Completing wells across four oily plays
EOG was busy completing wells all over the place in the second quarter. It focused on oil targets in the Delaware sub-basin, the Eagle Ford and Bakken shales, the Powder River Basin (PRB) and the Denver-Julesburg (DJ) Basin.
In the Delaware, the company completed 25 wells targeting the Wolfcamp Formation with an average treated lateral length of 6,500 feet per well and average 30-day initial production (IP) rates per well of 3,010 boe/d. EOG also completed 19 wells in the sub-basin's Bone Spring Formation, with an average treated lateral length of 5,600 feet per well and average 30-day IP rates per well of 2,130 boe/d.
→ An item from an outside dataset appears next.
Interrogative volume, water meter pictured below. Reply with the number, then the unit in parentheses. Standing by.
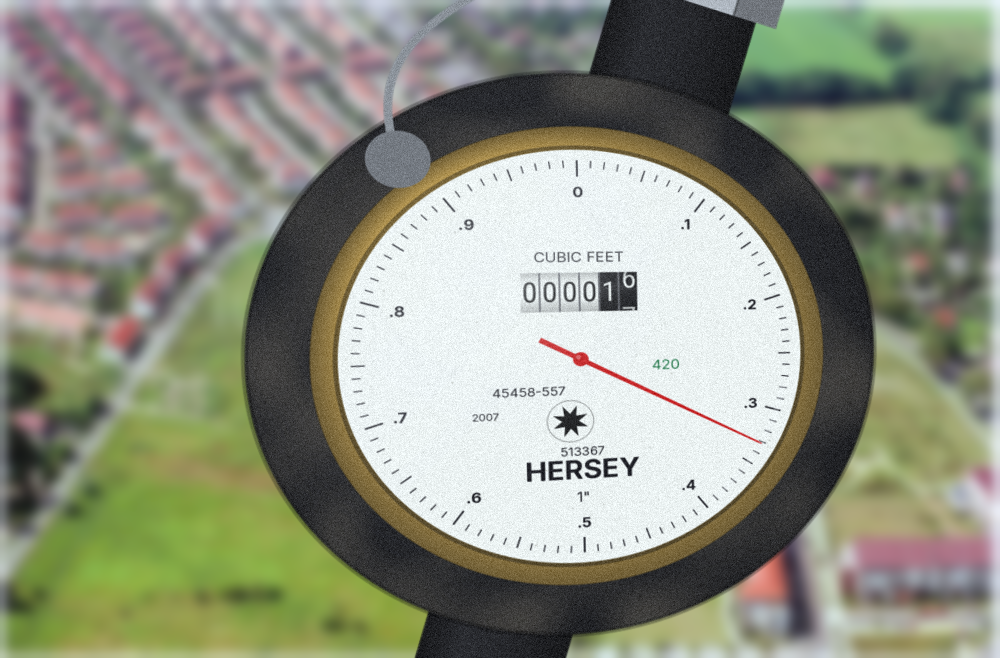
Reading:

An additional three wells were completed in the Leonard Formation, with laterals averaging 5,400 feet per well and average 30-day IP rates per well of 1,615 boe/d.
EOG completed 51 wells in the Eagle Ford with an average treated lateral length of 6,500 feet per well and average 30-day IP rates per well of 1,960 boe/d. The company also completed 22 wells in the Bakken with an average treated lateral length of 8,400 feet per well and average 30-day IP rates per well of 1,450 boe/d.
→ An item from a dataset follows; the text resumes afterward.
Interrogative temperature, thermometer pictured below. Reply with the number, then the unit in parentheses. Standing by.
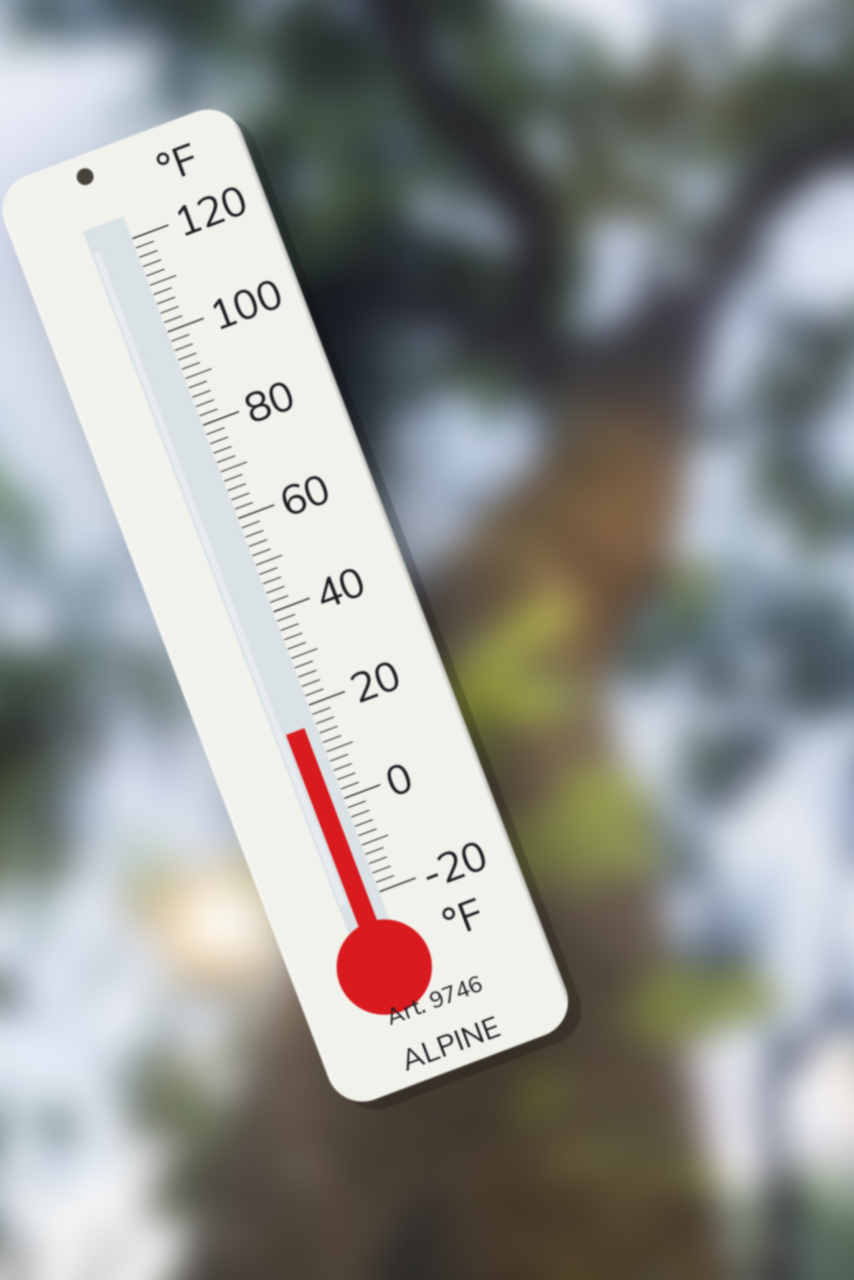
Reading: 16 (°F)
Rounding out its activity, EOG completed eight wells in the PRB's Turner Formation in the second quarter with an average treated lateral length of 8,700 feet per well and average 30-day IP rates per well of 1,745 boe/d. In the DJ Basin, it completed 10 wells with an average treated lateral length of 9,000 feet per well and average 30-day IP rates per well of 885 boe/d.
"As we've said many times before, the key to great wells is high-quality rock," Thomas said. "Our multi-decade database and learning curve gives us a huge lead in identifying the best rock to add new and better drilling potential to the company."
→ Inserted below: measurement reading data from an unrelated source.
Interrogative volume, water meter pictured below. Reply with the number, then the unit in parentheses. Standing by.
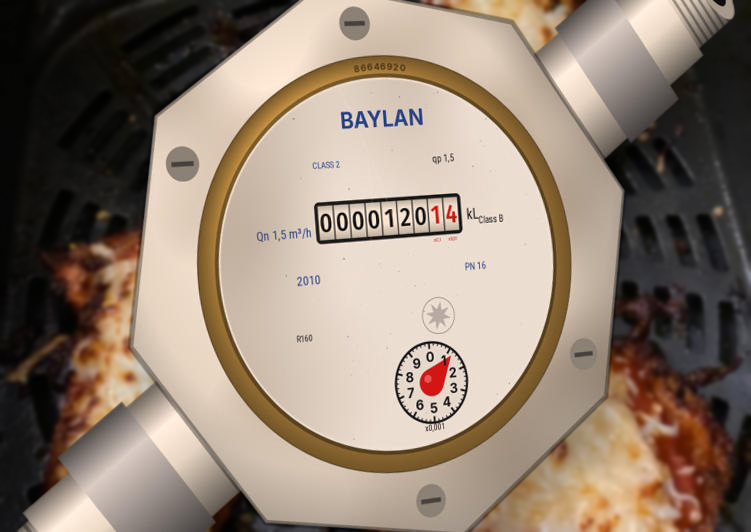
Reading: 120.141 (kL)
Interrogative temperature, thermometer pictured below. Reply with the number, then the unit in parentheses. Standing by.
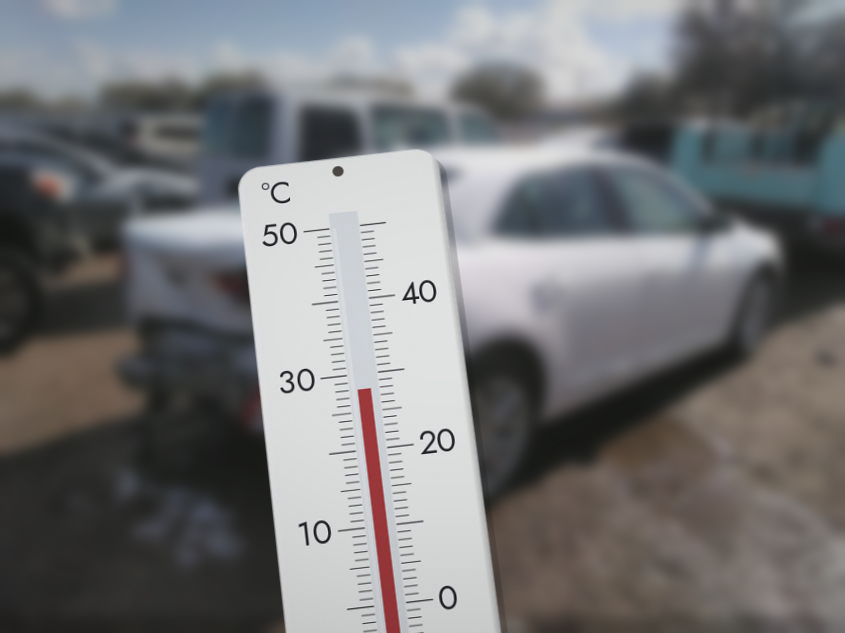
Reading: 28 (°C)
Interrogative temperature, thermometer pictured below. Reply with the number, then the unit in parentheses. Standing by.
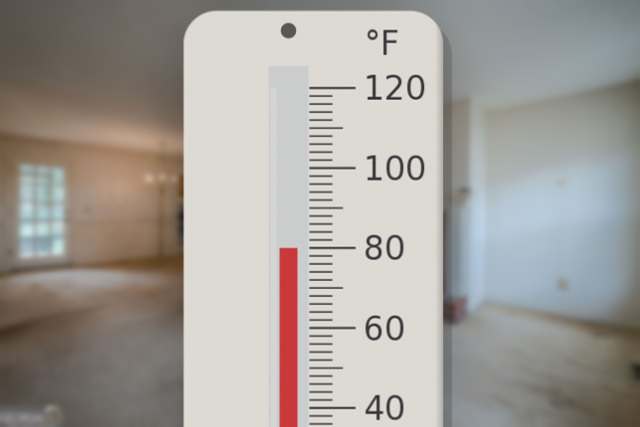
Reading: 80 (°F)
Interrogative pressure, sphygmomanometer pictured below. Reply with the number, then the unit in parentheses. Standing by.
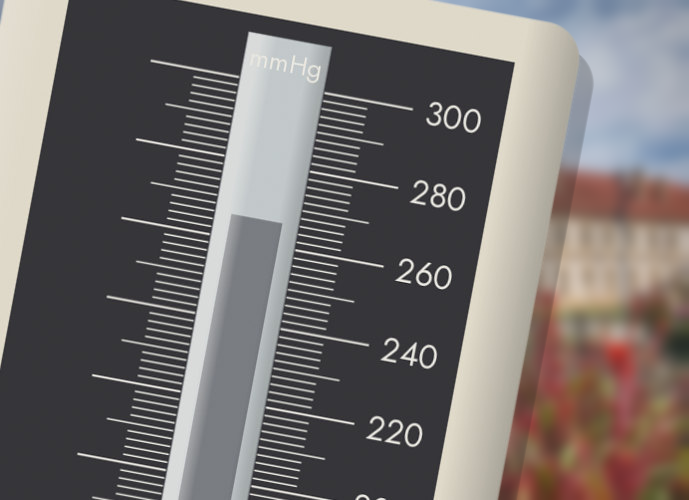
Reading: 266 (mmHg)
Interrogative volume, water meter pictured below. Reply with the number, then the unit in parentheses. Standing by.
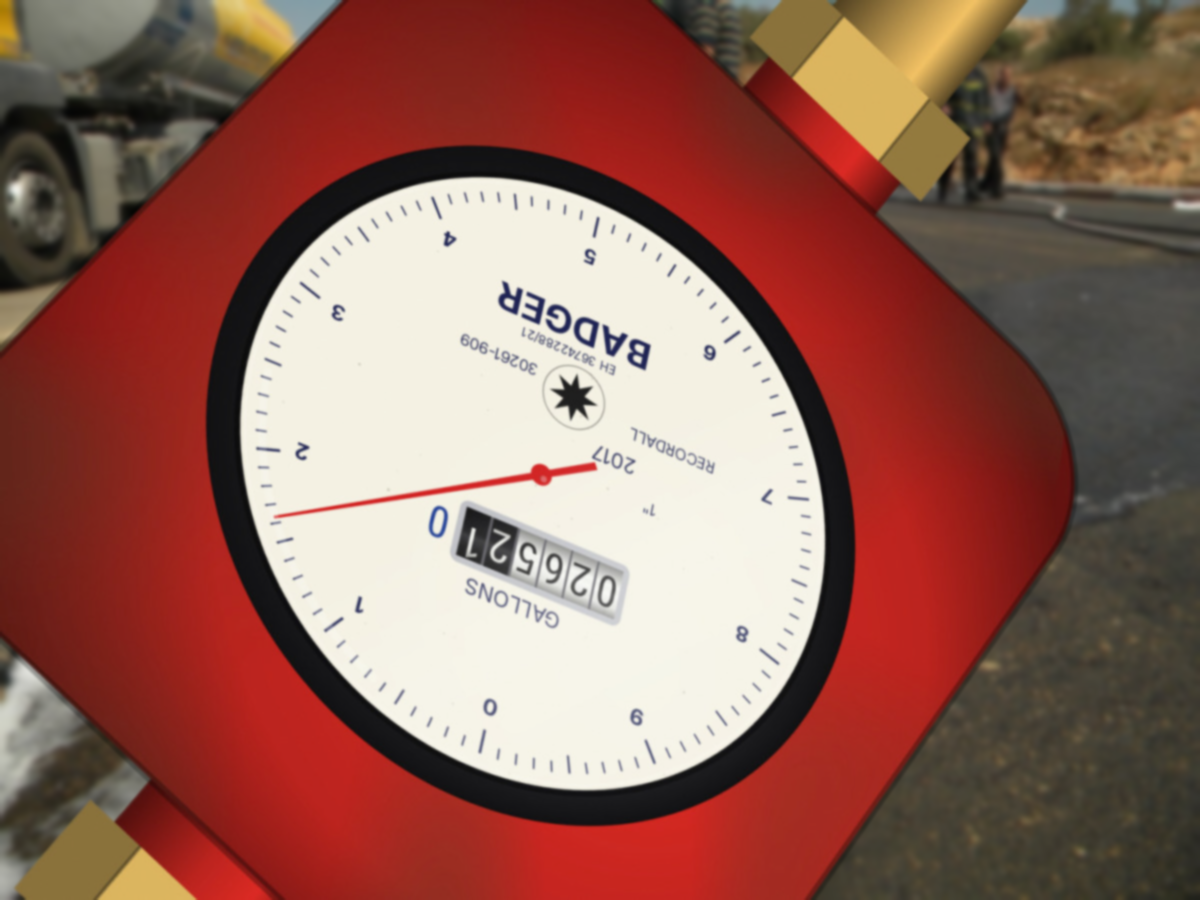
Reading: 265211.6 (gal)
Looking for new plays in a 'robust manner'
During Tuesday's call, Thomas said the company was "focused on capturing high quality rock and the sweet spot of new premium plays with strong leasing efforts underway this year." But during the Q&A portion of the call, he kept details over those efforts close to the vest.
"It's been a very steep learning curve in the last few years," Thomas said. "[This year, we are taking] that proprietary knowledge...in a very robust manner to look for new plays, and we believe we have a lead on the industry and we have a unique opportunity window, particularly this year, to add additional acreage in those kinds of plays.
"We have increased exploration spending this year to do that. And so the whole process of gathering that data and collecting that data and analyzing that data has been a huge part of that, and we're taking that advantage and using it this year."
EOG left its capex budget for the full-year 2017 unchanged at $3.7-4.1 billion. It also maintained its plan to complete 480 net wells.
The company said it expects total oil production will range from 335,500-345,700 b/d in 3Q2017. It also projected total NGL production of 77,000-83,000 b/d and U.S. natural gas production of 720-760 MMcf/d. Meanwhile, LOEs were expected to be $4.40-4.80/boe, while transportation costs would range from $3.30-3.80/boe and DD&A costs of $15.55-15.95/boe are projected in the third quarter.
For 2Q2017, EOG reported net income of $23.1 million (4 cents/share), compared to a net loss of $292.6 million (minus 53 cents) for the same period last year. Adjusted net income was $46.7 million (8 cents), compared to an adjusted net loss of $209.7 million (minus 38 cents) in 2Q2016. In a note to clients Tuesday, analysts with Wells Fargo Securities LLC said Wall Street had expected adjusted net earnings of 11 cents/share.